Two months later, the acquisition of Sightic Analytics for 60 MSEK, added to negative cash flow.
Now there is 134 MSEK in cash and, despite any sleight of hand, you have to subtract the acquisition from that. And at the same time, operating cash flow is barely positive. The management culture is apparently such that once money is in the account, they start throwing it at startup acquisitions, even though the cash flow doesn’t actually allow for this. Sensible debt has practically been destroyed in two months, and repayment has been built on beautiful startup dreams, on speculations that are a year or two away. I recognize the phenomenon well through my own work experience. The world is full of managers who start drooling when they are presented with a high-margin, scalable business case, and hype is generated about starting to do something that others aren’t capable of doing at all. Something that fits the existing business like a glove AS LONG AS A COUPLE OF SMALL THINGS ARE RESOLVED FIRST. Usually, these managers don’t get their way. At Smart Eye, it was different. Shorters predicted this, as did the pension fund that hit the panic button.
What, then, are those couple of small things I mentioned? There are typically three: 1) the product is unfinished, 2) the market is a question mark, and the third one, which is forgotten while drooling: the company’s liquidity is insufficient. Euphoria won, the cash lost. Now we have time-traveled back to an empty treasury regarding cash flow and the question of where the money will come from.

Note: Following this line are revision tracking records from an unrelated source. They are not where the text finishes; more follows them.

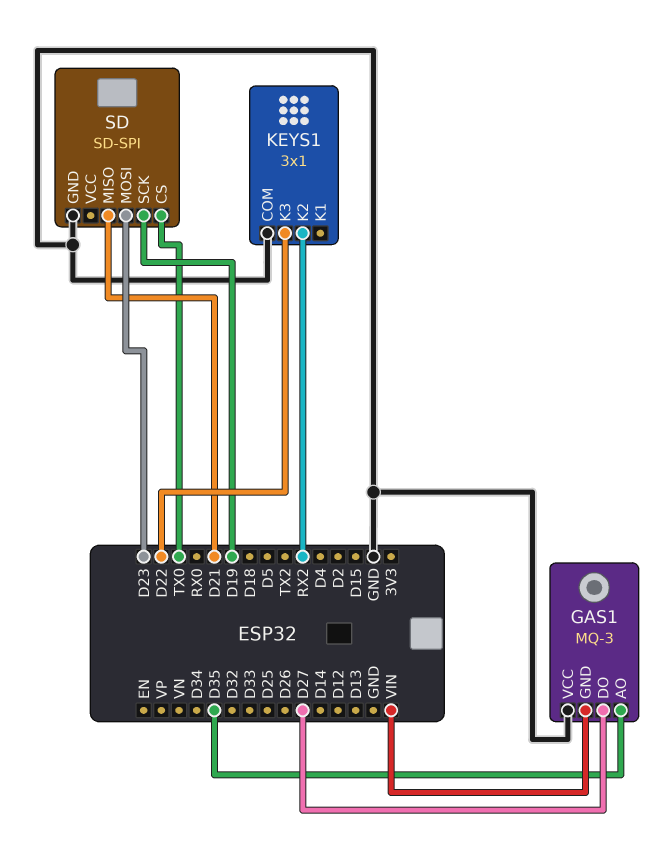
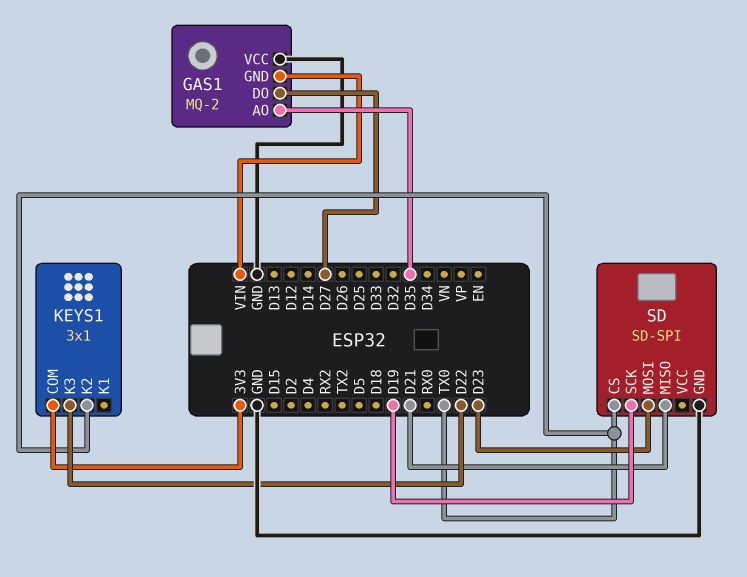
GAS1: MQ-3 -> MQ-2
KEYS1 pin COM: GND -> 3V3
KEYS1 pin K2: RX2 -> TX0

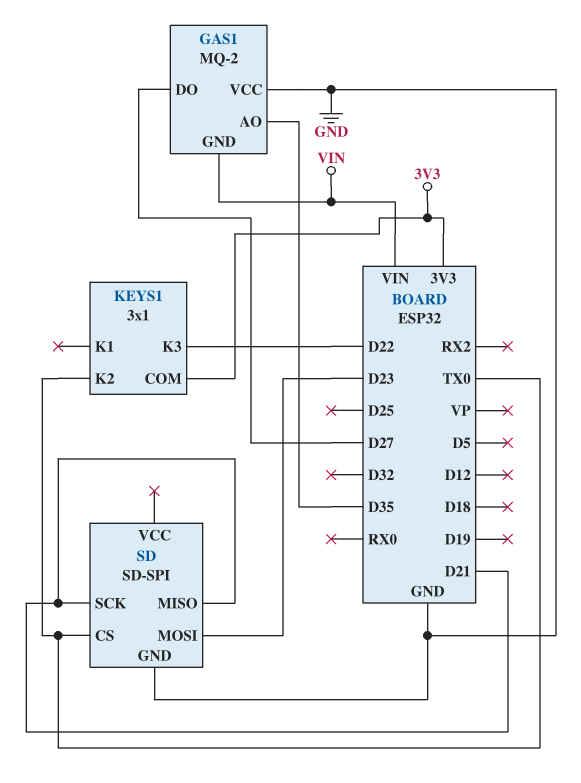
SD pin SCK: D19 -> D21

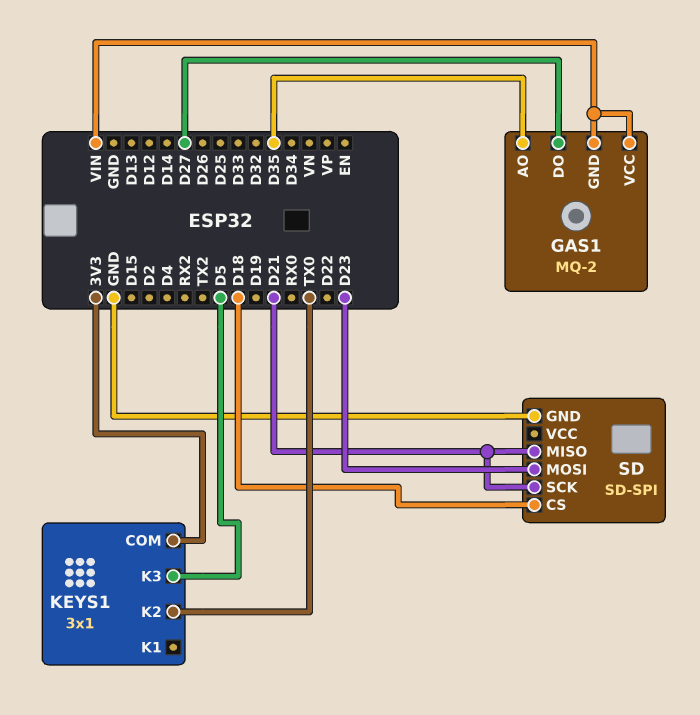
GAS1 pin VCC: GND -> VIN
KEYS1 pin K3: D22 -> D5
SD pin CS: TX0 -> D18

For my part, the milk is spilled since I didn’t realize to press the panic button when the acquisition of Sightic Analytics was announced. Only the Q4 operating cash flow revealed how badly things went wrong. Selling doesn’t help anymore; now I just have to see if the company can fix its operating cash flow to allow business to continue without a share issue, where investors with their diluting shares are taken for a ride.